Day 3 pm
wrote this super awesome post (was it? You’ll never know for sure will you! ’cause I deleted it by mistake. crap.)
Hi Olivia, I sure hope you’re practicing every day for at least an hour…….. Hah! I wouldn’t 😉 I’m having to be really brave yet and have almost cried a number of times already but only sort of kind of once because someone else was being really brave by sharing with us how scared he was.
Tomorrow it gets serious folks. Tomorrow it’s the double double – and no, family unit, that’s not a Dr. McGillion special although I will be introducing it to the mix unquestionably! No, tomorrow is the first of two days wherein we do only the most physical and mentally demanding work, twice. For the past three days we have spent our mornings stomping (Suzuki training) and relationships within space and time (Viewpoints); in the afternoons we have been rotating between Dramaturgy, Movement, Speaking and Composition.
Tomorrow we do Suzuki followed by Viewpoints, lunch, and then Suzuki followed by Viewpoints. I’m not thinking about stairs – I’m already avoiding them and laughing through the ache when I can’t!
I’m so proud of myself for the many little private successes and then turn around to be confronted by the daunting task of maintaining this through the next three and a half weeks.
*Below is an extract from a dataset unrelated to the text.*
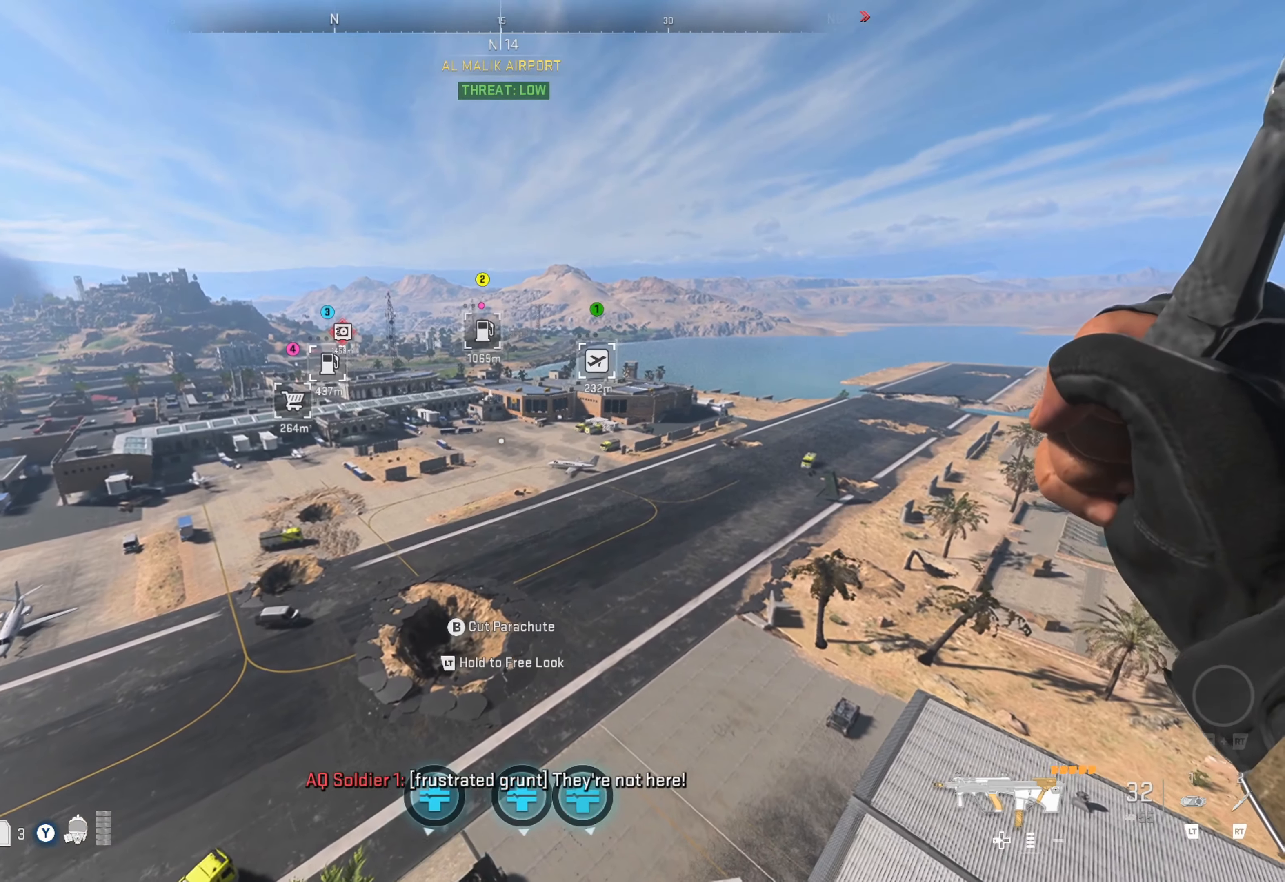
{"buttons": [], "left_stick": "up", "right_stick": "center", "events": [[133, "right_stick", "up-right"], [283, "right_stick", "center"]]}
I still haven’t had a good sleep and am somewhat hormonal and there are a lot of habits and defaults that in normal life are plenty to deal with when not confronted with stress and exercises specifically designed to work on – through – against – despite those faults.
I’m hopeful still.
This is the latest I’ve been up this week (10:50) maybe that’s good.
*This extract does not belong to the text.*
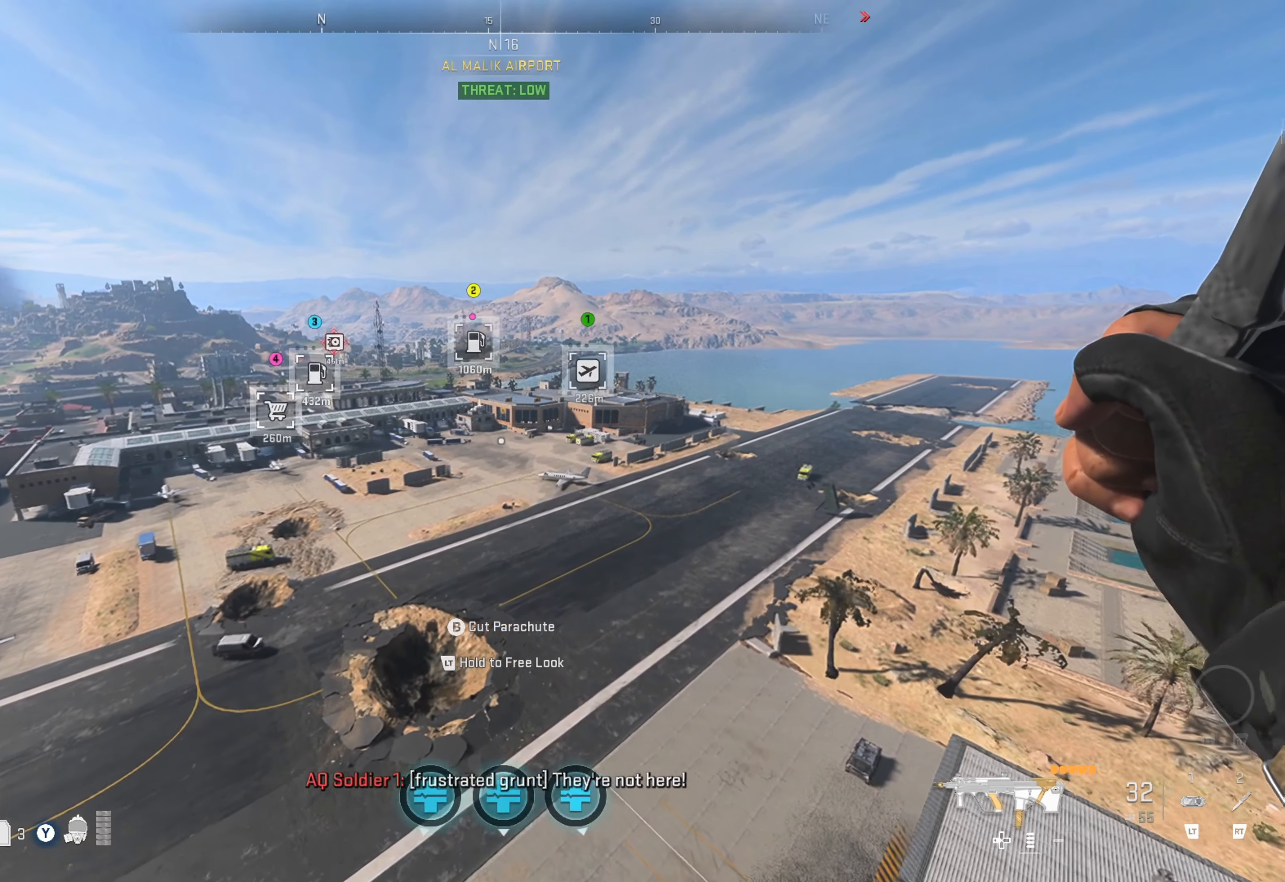
{"buttons": [], "left_stick": "up", "right_stick": "center", "events": []}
We just had a meeting in my room about compositions. 10 minutes for next Tuesday but good grief there’s a lot to process. I know I say I like a small box in which to work but this, without a director and we’re all directors (!), is a huge lesson. And it’s only week one!
Today I had my best stomp and I rose from the ground with barely any use of my hands and arms – I fear that means tomorrow will feel endless and heavy, not from today but in reaction to doing well… but maybe I’ll be able to find a similar mental calm, maybe not.
Maybe I should read a bit and go to sleep. Storms have broken the heat, that helps, definitely not cold here.
Bye ‘Livie, I think I’m gonna keep you in my mind and heart tomorrow when I’m struggling and being pushed to be brave and take risks because even when you do find yourself with tears it’s always because you have been brave.